Coronavirus’ black swan

by
Aslak Berge

This year’s market shock will test both buyers and sellers of salmon.

During the Crimean crisis, in early March 2014, SalmonBusiness’s sister publication iLaks warned that a black swan could hit the salmon market. A market characterized by “low supply of fish, rapidly growing demand and few opportunities to increase supply side in the coming years” was threatened.

In eastern Ukraine, Russia sponsored the war of local separatists in the country’s richest industrial region. In the south, the Russians annexed the Crimea Peninsula.

The world held its breath.

Black swan
The so-called Black Swan theory assumes that a surprising event with very large ringing effects will occur. It must be a rare event that is difficult to predict and is unlikely.

The term is frequently used in history, finance, science and technology, and often refers to a statistical extreme outlier – a statistical observation entirely outside of normal expectations, since nothing in history should point to this probability. At the same time, it must have the potential to cause very extensive consequences. Once a black swan has been identified, observers in the light of hindsight will seek to rationalise and explain it as if it could have been expected.

Aslak Berge

The theory was launched by author Nassim Nicholas Taleb in the book Fooled By Randomness which was published in 2001. He cited events such as the development of the internet, the PC, but also the outbreak of World War I and the attacks of September 11, 2001 as examples of black swans.

Escalated
The Crimean crisis escalated rapidly.

On July 17, 2014, flight MH17 from Malaysia Airlines was hit by a ground-to-air missile over eastern Ukraine. All the 298 onboard were killed. The West, the EU and NATO, placed the responsibility in the Kremlin. With heavy financial sanctions in response.

In early August, President Putin closed Russia’s borders for a wide range of food from the West. This included farmed salmon. Russia was at this time Norway’s largest buyer of salmon, with an import of more than 100,000 tonnes annually.

With the largest buyer out of the market, the salmon price fell heavily. In the late autumn, the spot price stood at EUR 3.5 – a fall of 40 per cent from the top quotes in the first quarter.

Six years later, the Russian market is still closed to salmon from European, American and Canadian farmers,

Absorbed
It looked like a black swan.

But not quite. The salmon market picked up again. Especially since the farming countries were not able to increase supply. The fallout of Russia was absorbed by increasing demand from other and new buyers.

If the crisis in Ukraine five years ago was a black swan, it was nothing against what we have seen this year. The outbreak of the coronavirus, its ripple effects, and not least the collective efforts by the international authorities to prevent the spread of infection, have built up a market shock that is unparalleled.

The so-called HoReCa segment, hotel, restaurant and catering, is normally a massive buyer of salmon. That segment has imploded. It’s almost gone.

Exercise goal
Write out the piece on the salmon market word for word, between "The world held" and "have been expected.", inclusive.

Data for analysis
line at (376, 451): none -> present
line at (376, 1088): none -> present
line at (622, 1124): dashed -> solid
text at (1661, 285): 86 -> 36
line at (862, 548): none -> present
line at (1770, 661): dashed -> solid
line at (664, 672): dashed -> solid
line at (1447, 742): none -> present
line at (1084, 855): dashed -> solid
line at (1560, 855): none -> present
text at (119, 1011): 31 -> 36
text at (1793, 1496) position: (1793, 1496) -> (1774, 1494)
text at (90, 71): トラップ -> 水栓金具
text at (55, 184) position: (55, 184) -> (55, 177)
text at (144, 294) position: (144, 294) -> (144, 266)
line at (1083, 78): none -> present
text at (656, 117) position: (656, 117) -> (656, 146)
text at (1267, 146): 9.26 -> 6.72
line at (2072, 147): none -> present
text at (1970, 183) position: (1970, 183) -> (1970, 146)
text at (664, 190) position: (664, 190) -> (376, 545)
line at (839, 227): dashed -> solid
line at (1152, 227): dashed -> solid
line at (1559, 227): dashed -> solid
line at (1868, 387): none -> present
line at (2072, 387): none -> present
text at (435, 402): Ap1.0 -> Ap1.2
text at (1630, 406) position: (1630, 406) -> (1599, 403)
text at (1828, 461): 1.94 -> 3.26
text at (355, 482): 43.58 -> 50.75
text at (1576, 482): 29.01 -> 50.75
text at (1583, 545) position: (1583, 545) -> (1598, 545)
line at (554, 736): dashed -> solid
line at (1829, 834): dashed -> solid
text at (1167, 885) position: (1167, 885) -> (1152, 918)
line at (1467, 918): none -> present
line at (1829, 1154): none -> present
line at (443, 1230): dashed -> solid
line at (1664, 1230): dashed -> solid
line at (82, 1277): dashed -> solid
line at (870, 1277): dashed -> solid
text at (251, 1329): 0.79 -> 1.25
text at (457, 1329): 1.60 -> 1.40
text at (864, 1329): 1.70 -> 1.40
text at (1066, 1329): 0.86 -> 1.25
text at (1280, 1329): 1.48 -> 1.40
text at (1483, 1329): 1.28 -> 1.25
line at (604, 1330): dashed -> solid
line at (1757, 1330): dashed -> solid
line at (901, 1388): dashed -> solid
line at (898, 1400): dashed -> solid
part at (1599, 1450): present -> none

Solution
The world held its breath.

Black swan
The so-called Black Swan theory assumes that a surprising event with very large ringing effects will occur. It must be a rare event that is difficult to predict and is unlikely.

The term is frequently used in history, finance, science and technology, and often refers to a statistical extreme outlier – a statistical observation entirely outside of normal expectations, since nothing in history should point to this probability. At the same time, it must have the potential to cause very extensive consequences. Once a black swan has been identified, observers in the light of hindsight will seek to rationalise and explain it as if it could have been expected.